Going line by line through the entries below, tally those that hold the string "leicaq". Give only the total.
- Opening Delimiter -
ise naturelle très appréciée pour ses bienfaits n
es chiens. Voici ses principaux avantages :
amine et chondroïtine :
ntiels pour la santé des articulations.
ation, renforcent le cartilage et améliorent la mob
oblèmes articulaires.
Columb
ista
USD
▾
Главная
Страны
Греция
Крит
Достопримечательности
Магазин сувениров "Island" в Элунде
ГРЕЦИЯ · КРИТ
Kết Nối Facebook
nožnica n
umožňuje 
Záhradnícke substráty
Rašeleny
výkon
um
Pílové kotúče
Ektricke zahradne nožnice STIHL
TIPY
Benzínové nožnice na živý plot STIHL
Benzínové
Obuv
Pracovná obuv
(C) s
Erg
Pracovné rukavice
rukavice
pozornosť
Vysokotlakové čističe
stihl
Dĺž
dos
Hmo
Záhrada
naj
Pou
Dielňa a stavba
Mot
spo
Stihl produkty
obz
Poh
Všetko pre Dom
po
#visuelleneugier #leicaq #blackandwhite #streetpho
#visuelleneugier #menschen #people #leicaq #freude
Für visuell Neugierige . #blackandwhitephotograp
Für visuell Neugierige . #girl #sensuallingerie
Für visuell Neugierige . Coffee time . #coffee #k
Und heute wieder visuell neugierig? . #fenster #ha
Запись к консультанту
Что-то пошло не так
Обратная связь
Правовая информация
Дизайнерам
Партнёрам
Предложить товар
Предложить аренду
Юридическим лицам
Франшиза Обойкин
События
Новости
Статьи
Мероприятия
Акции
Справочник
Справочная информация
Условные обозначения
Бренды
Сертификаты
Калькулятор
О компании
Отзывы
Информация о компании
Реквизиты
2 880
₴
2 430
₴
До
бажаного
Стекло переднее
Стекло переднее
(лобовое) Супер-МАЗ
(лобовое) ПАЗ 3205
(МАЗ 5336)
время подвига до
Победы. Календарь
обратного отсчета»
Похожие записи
- Closing Delimiter -
**TASK ANSWER**
2